Tool use / function calling
Letting the model invoke external functions or APIs as part of its response — e.g., "look up the weather," "query a database," "send an email." The model emits a structured request, your code executes it, you feed the result back. This is what turns an LLM into something that can act, not just talk.
Agent
A loop in which a model uses tools and makes its own decisions over multiple steps to complete a goal — for example, browsing the web, editing files, or running a multi-step workflow. Modern agents are essentially "reasoning model + tools + iteration loop." A blurry term that means everything from a customer-support bot to an autonomous coding assistant.
Multimodal
A model that handles more than just text — most commonly images and text together (vision), increasingly audio and video too. "Multimodal" usually refers to a single model that natively understands multiple modalities, not a pipeline of separate ones.
Vision (or VLM — Vision-Language Model)
A specific case of multimodal: the model can take images as input alongside text. Used for OCR, diagram understanding, screenshot debugging, document analysis, and anything where "show, don't tell" matters.
Streaming
The model sends its response token by token as it generates, rather than waiting for the whole answer to complete. Critical for chat UX — users see the response unfold instead of staring at a spinner. Implemented as server-sent events on most APIs.

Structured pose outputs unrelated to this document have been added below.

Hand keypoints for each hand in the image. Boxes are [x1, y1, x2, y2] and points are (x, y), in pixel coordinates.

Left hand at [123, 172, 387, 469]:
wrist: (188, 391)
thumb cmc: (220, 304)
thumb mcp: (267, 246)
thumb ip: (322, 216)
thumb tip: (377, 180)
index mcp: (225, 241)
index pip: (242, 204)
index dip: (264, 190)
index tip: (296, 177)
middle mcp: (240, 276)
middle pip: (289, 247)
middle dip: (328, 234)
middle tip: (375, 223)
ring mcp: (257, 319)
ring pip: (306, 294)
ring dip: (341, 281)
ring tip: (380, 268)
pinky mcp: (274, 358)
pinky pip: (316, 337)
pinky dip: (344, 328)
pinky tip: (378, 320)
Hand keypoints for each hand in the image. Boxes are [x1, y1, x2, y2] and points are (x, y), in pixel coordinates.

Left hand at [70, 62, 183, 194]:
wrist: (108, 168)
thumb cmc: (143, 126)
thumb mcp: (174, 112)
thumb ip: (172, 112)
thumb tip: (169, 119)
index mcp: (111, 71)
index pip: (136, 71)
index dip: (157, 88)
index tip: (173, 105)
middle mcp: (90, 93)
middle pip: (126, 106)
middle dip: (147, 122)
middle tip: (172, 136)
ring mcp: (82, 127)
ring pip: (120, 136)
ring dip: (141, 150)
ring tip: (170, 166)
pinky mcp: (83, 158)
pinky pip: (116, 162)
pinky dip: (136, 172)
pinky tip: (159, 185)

Time to first token (TTFT)
How long it takes from sending a request to receiving the first token of the response. The latency the user actually feels. Reasoning models have higher TTFT because they think before speaking; non-reasoning models stream the first token in fractions of a second.
Tokens per second
Throughput once generation starts. A modern fast model might produce 80–200+ tokens per second; reasoning models often run slower because they generate (and pay for) hidden reasoning tokens.
The shortest cheat-sheet possible
If you remember nothing else:
- Token = ¾ of a word. Pricing is per token.
- Context window = how much text the model can see at once.
- Temperature = creativity dial. Low for facts/code, high for ideas.
- Top-P = a smarter, modern alternative to top-k. Leave at default unless you have a reason.
- System prompt = the persona and rules for the whole conversation.
- RAG = how you make a model knowledgeable about your private stuff.
- Reasoning model = slower, more expensive, much smarter on hard problems.
- Hallucination = a confident wrong answer. Always verify.
That's most of what you'll meet day to day. The rest of this glossary is here for when one of these terms surfaces in a doc, a tweet, or a model card and you need a quick anchor.